Il dopo Brexit è duty free

La nuova politica d’aiuto al mondo dell’arte del governo britannico

Murale di Odeith a Bristol
Bruno Muheim |

Harry e Megan non metteranno sicuramente all’asta a Londra i doppioni della loro lista di nozze e non aiuteranno l’economia inglese investendo i ricavi dell’asta nelle nuove tecnologie britanniche. Nel frattempo il Governo di Boris Johnson porta avanti la sua nuova politica d’aiuto al mondo dell’arte con il suo solito pragmatismo secolare e inglese.

Non dimentichiamo che l’aitante cancelliere del tesoro con fisico da Bollywood Rishi Sunak aveva consigliato agli artisti di cambiare lavoro e che gli aiuti statali sono stati nella maggiore parte riservati alle persone già assunte, così che i lavoratori indipendenti, e dunque gli artisti, sono stati i più penalizzati.

Per aiutare globalmente il mercato dell’arte il trionfatore della Brexit ha avuto la grande idea di creare otto mega freeport nella provincia. Così tutti i beni di lusso possibili potranno essere parcheggiati in queste città fantasma senza pagare tasse d’importazione. Si può anche immaginare un’asta a Londra con i diversi lotti da visionare in uno di questi freeport. Innanzi tutto, non è particolarmente pratico; certo una delle ubicazioni scelte, l’East Midland Airport, è all’interno di un aeroporto internazionale inglese ma a ben 200 chilometri dal centro di Londra!

Ci si potrebbe chiedere perché la Svizzera, che è stata la campionessa di questi luoghi, se ne sta allontanando il più possibile. È la solita prosopopea sulla grandezza britannica ritrovata. Come abbiamo già detto, è cosa certa che il Regno Unito ha lasciato l’Europa Unita, non si sa ancora con quali modalità, ma non può dimenticare che fa sempre parte delle Nazione Unite e delle sue varie agenzie come l’Unesco.

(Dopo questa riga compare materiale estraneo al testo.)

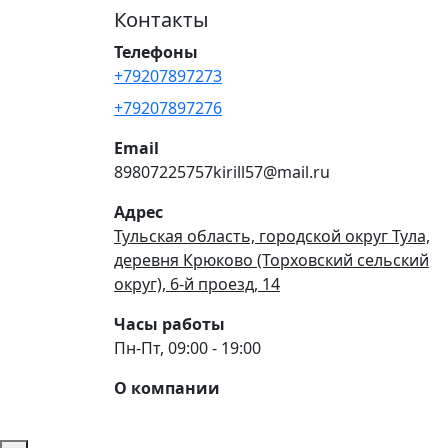
Контакты
Телефоны
+79207897273
+79207897276
Email
89807225757kirill57@mail.ru
Адрес
Тульская область, городской округ Тула,
деревня Крюково (Торховский сельский
округ), 6-й проезд, 14
Часы работы
Пн-Пт, 09:00 - 19:00
О компании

Dunque Londra pensa di essere totalmente autonoma nella gestione di qualsiasi sua attività ma questo è uno sbaglio madornale perché, avendo aderito all’Unesco, deve rispettare regole precise su esportazione, importazione e transito delle opere d’arte. Per questa ragione la Svizzera, che non fa parte dell’Unesco ma nel 1975 ha siglato una convenzione, sta tentando di controllare il funzionamento di questi spazi al di fuori di qualsiasi legislazione per non trovarsi ostracizzata da tutti.

Sicuramente denaro sporco e capolavori trafugati troveranno un’accoglienza da tappeto rosso in questi luoghi, ma non sono sicuro che un collezionista vero e scrupoloso riterrà tale provenienza come una garanzia immacolata per un investimento plurimilionario. Per fare un esempio concreto, non preferite lasciare i vostri risparmi in una banca seria con una reputazione rispettabile, piuttosto che in un’officina di riciclaggio?

Quindi, non è con misure degne del liberalismo ottocentesco che ripartirà il mercato dell’arte. I legami tra il mercato dell’arte e la finanza sono fortissimi, ma poiché la City di Londra è in grandissima parte emigrata a Francoforte, Amsterdam, Parigi e Milano, ci sono sempre meno ragioni per un perdurare del primato londinese nel mercato dell’arte.

Certo, ancora una volta Winston Churchill salverà sua Maestà. Gli 8,2 milioni di sterline pagati a Christie’s Londra il primo marzo per un quadro di Churchill raffigurante il minareto della moschea di Marrakech sono una follia. In qualsiasi mercatino della campagna inglese trovate quadretti di questo genere, opere di arzille zitelle inglesi o di vedove dell’impero britannico, per un centinaio di pound.

È vero che il dipinto era stato regalato dall’autore al presidente americano Roosevelt per poi essere comprato da Brad Pitt per la sua fiamma dell’epoca, Angelina Jolie. Proviamo a capire la composizione del prezzo ottenuto dal dipinto: 1% per le capacità del pittore Churchill, 33% per l’aura del politico Churchill, 16% per il ricordo di Roosevelt e 50% per la fama dei Brangelina sembrano percentuali attendibili.

Si può dire che si tratta almeno di un quadro fatto a mano pagato in una divisa ancora solida, la sterlina. Niente a che vedere con la chiavetta usb venduta da Christie’s per 69 milioni di dollari sicuramente pagati in Bitcoin. Non vogliamo entrare nel merito della storia di «The First 5000 Days», suggeriamo solo che si tratta di un lavoro non realizzato da un artista, ma da un tecnico informatico nemmeno bravo.

C’è un filo conduttore nelle nostre tre storie, ossia una perfetta non aderenza alla realtà: politica nel primo caso, estetica nel secondo e finanziaria nel terzo.